Dijelaskan Hergun, UU HPP ini mengatur pajak karbon, pengungkapan sukarela, serta fleksibilitas tarif Pajak Pertambahan Nilai (PPn). Dengan begitu, diharapkan ada penambahan penerimaan perpajakan sebesar Rp150 triliun.

Artinya, total penerimaan APBN akan menjadi Rp2.000 triliun. Ia menambahkan, sekadar informasi, pada 2022 defisit APBN telah ditetapkan 4,85 persen terhadap PDB. Sementara penerimaan APBN ditetapkan Rp1.846,1 triliun.

Faktor ketiga yang mendukung target pertumbuhan, lanjut Hergun, adalah UU Hubungan Keuangan Antara Pemerintah Pusat dan Pemerintahan Daerah (HKPD).

Melalui UU HKPD diharapkan akan terwujud pemerataan dan penguatan ekonomi di seluruh wilayah Indonesia.
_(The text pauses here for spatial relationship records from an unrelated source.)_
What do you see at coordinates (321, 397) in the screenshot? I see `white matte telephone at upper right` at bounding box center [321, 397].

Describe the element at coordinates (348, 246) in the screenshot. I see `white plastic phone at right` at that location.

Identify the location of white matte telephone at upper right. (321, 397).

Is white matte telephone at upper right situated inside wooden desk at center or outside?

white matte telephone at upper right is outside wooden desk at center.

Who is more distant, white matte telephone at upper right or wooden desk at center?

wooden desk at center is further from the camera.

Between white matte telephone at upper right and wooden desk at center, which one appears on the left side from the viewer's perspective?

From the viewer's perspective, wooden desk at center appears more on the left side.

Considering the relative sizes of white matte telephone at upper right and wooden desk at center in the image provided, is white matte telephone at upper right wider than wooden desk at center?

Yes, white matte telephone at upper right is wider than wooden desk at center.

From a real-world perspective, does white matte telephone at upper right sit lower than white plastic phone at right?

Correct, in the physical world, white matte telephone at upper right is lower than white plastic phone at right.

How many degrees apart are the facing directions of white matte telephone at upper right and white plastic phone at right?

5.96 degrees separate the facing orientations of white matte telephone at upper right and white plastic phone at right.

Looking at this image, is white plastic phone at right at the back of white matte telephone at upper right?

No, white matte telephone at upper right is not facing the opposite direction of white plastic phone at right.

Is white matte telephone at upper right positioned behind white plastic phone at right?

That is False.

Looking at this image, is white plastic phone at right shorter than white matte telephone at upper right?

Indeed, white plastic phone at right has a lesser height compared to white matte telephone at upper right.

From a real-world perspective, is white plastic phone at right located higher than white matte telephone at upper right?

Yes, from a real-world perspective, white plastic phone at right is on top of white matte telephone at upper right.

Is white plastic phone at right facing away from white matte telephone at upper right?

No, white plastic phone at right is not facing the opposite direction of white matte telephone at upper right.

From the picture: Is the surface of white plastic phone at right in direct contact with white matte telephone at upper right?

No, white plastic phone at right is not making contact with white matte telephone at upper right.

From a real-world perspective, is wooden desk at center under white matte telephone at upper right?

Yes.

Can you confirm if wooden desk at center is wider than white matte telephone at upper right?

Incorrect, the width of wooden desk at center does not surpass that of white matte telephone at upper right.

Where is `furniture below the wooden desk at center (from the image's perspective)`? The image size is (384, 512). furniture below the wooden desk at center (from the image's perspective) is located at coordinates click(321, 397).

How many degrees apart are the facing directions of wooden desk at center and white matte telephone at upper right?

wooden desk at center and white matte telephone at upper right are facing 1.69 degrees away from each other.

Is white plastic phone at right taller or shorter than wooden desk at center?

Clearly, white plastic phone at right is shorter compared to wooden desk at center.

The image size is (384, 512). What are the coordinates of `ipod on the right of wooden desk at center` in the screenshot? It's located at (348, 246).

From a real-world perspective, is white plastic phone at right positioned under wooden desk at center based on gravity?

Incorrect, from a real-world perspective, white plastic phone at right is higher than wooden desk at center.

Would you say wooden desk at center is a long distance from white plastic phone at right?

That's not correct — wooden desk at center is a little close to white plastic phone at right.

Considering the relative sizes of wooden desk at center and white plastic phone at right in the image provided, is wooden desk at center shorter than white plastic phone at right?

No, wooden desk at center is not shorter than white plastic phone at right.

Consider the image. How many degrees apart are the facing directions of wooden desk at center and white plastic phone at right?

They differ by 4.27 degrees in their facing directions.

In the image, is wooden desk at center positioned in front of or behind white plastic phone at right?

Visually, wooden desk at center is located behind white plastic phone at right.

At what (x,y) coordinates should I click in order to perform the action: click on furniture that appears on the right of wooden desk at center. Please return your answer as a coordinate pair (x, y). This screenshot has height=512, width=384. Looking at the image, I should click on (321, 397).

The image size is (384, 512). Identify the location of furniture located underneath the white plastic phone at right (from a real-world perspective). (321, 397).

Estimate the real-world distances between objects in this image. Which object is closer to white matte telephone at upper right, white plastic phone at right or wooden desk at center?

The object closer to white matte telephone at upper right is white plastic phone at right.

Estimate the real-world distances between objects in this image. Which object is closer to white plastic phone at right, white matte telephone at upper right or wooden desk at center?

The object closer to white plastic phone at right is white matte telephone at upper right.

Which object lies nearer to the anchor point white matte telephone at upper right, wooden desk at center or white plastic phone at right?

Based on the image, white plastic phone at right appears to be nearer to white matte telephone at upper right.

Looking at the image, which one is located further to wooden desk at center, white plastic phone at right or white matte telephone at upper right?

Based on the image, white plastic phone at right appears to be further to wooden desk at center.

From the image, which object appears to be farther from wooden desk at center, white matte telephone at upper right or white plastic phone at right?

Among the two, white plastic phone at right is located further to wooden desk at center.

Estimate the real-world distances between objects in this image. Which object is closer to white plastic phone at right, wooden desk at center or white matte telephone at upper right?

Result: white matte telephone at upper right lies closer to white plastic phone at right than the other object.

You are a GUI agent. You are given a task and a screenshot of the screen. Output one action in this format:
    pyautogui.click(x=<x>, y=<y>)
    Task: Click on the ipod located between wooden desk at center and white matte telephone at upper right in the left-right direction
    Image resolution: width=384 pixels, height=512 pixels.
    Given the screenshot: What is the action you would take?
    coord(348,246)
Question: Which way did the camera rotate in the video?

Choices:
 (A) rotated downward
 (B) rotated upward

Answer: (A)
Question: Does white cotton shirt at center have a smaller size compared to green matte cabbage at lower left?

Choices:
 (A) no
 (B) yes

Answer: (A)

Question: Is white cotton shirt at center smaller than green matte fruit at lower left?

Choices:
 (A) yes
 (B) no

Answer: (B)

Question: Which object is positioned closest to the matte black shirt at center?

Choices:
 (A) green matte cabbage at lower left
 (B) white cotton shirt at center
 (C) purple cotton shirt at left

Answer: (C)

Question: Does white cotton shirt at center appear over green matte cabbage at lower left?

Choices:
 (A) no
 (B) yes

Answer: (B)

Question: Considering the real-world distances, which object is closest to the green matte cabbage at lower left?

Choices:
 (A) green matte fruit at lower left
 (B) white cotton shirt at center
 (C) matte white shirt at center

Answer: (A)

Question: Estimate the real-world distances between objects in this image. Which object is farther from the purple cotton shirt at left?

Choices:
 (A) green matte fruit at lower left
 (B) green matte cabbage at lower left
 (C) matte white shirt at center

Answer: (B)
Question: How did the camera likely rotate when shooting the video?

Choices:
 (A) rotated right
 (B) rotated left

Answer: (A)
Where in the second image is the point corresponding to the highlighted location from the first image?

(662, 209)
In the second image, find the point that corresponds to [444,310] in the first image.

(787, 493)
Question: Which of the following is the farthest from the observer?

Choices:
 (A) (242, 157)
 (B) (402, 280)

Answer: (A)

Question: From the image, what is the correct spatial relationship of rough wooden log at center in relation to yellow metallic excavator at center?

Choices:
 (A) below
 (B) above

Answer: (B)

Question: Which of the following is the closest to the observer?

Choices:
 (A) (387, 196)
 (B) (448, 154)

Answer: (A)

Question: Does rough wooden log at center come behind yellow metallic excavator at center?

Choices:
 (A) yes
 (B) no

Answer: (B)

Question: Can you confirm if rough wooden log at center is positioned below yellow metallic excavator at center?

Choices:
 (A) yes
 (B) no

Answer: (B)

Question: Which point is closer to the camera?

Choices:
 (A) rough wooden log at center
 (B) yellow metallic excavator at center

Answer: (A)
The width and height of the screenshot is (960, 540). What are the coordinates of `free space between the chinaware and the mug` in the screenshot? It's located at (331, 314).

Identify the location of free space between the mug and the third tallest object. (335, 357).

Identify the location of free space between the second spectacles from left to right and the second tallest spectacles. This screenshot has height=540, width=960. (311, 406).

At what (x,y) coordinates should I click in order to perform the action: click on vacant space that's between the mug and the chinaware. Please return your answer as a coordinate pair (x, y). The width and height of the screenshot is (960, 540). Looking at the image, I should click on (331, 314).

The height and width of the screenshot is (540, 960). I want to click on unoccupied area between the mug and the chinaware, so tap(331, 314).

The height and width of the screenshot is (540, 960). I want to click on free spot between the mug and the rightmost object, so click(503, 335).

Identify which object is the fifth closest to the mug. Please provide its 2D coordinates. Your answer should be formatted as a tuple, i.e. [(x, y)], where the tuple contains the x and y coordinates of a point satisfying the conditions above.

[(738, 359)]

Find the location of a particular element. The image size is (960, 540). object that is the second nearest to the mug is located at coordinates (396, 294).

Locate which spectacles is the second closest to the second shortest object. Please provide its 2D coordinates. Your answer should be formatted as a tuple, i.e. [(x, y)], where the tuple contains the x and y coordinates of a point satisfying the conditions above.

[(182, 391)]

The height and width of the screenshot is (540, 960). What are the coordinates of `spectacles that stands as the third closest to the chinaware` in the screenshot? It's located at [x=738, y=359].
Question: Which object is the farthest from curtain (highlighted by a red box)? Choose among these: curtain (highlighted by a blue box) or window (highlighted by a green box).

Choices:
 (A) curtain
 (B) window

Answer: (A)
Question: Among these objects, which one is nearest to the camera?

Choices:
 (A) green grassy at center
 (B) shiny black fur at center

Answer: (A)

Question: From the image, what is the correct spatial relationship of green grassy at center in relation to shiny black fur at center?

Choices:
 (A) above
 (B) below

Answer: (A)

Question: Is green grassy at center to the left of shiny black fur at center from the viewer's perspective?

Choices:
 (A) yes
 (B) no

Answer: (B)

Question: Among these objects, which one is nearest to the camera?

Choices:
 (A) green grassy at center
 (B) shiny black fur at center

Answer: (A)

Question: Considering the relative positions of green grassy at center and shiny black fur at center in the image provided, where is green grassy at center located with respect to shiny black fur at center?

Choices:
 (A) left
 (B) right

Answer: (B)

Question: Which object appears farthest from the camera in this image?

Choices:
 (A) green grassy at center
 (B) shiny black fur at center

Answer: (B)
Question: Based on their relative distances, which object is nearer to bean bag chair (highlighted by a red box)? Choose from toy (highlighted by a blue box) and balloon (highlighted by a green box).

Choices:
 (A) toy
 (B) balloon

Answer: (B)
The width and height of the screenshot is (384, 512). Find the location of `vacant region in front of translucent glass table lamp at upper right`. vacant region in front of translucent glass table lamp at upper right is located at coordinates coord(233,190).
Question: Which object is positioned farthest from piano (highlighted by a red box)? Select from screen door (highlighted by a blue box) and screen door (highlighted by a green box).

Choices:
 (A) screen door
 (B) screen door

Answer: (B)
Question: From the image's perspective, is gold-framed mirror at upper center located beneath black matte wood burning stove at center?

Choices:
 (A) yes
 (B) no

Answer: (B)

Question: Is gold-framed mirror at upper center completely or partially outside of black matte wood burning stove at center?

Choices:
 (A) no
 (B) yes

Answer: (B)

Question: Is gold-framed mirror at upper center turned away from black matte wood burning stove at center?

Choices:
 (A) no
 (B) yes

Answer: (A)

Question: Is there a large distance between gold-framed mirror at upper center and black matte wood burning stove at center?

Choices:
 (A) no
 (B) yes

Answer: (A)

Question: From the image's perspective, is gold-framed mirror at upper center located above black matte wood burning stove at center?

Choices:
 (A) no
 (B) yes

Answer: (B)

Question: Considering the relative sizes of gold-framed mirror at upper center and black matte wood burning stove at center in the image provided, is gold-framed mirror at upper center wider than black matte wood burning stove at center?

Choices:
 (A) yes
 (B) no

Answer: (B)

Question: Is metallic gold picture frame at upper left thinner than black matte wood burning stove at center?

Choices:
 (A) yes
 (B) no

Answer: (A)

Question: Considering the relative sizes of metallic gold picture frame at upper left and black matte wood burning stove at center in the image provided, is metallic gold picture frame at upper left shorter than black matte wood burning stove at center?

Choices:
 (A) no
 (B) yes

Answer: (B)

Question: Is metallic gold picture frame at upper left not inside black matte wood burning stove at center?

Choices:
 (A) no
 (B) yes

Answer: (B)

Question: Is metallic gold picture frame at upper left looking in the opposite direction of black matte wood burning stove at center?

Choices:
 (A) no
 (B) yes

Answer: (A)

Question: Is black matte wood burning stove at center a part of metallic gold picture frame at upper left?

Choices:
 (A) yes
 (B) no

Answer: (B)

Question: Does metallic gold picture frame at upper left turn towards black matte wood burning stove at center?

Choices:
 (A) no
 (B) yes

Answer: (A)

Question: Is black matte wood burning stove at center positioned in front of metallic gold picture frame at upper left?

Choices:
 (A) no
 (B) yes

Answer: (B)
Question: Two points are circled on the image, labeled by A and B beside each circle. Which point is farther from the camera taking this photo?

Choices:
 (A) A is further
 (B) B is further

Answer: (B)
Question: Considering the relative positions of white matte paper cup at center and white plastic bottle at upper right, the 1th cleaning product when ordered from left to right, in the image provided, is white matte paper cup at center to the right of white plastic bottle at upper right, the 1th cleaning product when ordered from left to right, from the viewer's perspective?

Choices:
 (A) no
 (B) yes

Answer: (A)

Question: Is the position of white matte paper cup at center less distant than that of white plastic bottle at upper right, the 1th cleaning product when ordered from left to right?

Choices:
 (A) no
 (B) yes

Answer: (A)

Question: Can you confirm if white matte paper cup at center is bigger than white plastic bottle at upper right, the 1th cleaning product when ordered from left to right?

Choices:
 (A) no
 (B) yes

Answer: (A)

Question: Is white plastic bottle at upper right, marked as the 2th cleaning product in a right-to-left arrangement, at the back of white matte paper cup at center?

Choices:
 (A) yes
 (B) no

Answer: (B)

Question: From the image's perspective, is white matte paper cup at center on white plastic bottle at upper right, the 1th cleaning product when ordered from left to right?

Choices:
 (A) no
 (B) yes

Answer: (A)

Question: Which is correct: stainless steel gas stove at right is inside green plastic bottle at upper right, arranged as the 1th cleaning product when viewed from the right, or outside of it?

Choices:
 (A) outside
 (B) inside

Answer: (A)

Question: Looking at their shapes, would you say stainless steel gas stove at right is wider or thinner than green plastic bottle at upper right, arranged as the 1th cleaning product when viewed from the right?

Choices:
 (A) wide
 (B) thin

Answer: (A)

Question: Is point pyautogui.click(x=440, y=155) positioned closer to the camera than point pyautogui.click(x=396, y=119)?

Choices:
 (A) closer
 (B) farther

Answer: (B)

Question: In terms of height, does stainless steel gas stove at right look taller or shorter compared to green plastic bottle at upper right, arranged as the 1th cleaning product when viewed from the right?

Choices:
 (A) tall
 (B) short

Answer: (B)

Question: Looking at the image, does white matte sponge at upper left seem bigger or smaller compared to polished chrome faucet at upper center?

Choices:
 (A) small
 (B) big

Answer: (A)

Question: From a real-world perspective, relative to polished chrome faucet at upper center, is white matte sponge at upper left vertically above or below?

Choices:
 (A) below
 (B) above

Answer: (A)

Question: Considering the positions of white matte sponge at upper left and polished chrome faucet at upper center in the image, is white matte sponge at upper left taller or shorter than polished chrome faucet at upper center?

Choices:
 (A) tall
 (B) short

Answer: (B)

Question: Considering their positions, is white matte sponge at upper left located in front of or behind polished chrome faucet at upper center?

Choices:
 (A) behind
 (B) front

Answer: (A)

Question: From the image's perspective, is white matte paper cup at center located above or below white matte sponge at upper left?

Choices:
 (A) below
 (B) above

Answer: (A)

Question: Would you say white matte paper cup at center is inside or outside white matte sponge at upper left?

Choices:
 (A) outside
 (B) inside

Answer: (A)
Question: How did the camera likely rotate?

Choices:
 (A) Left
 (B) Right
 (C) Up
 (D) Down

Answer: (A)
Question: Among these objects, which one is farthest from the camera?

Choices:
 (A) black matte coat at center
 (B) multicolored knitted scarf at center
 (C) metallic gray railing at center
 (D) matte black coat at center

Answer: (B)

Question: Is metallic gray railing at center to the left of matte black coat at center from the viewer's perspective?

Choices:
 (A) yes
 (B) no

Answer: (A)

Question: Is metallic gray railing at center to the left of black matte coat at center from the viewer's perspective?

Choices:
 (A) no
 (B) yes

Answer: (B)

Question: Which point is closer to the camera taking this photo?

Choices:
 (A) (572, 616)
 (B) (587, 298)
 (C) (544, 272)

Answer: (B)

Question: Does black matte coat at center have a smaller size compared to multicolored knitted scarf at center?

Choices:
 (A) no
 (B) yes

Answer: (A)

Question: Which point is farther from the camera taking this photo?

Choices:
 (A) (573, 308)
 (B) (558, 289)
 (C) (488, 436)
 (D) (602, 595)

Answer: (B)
Pertumbuhan ekonomi daerah merupakan penopang pertumbuhan ekonomi nasional.

"UU HKPD mengusung empat pilar yakni penurunan ketimpangan vertikal dan horisontal, peningkatan kualitas belanja daerah, penguatan local taxing power, dan harmonisasi belanja pusat dan daerah," paparnya.

Dan faktor keempat, masih kata Hergun, berbagai indikator lainnya ikut memengaruhi pertumbuhan ekonomi nasional tahun depan.

Sebut saja, pertumbuhan ekonomi global yang lebih seimbang, kenaikan perdagangan dunia dan harga komoditas, peningkatan mobilitas masyarakat di berbagai daerah, kenaikan penjualan eceran, penguatan keyakinan konsumen, serta ekspansi PMI Manufaktur. Semuanya diperkirakan akan terus berlanjut pada 2022.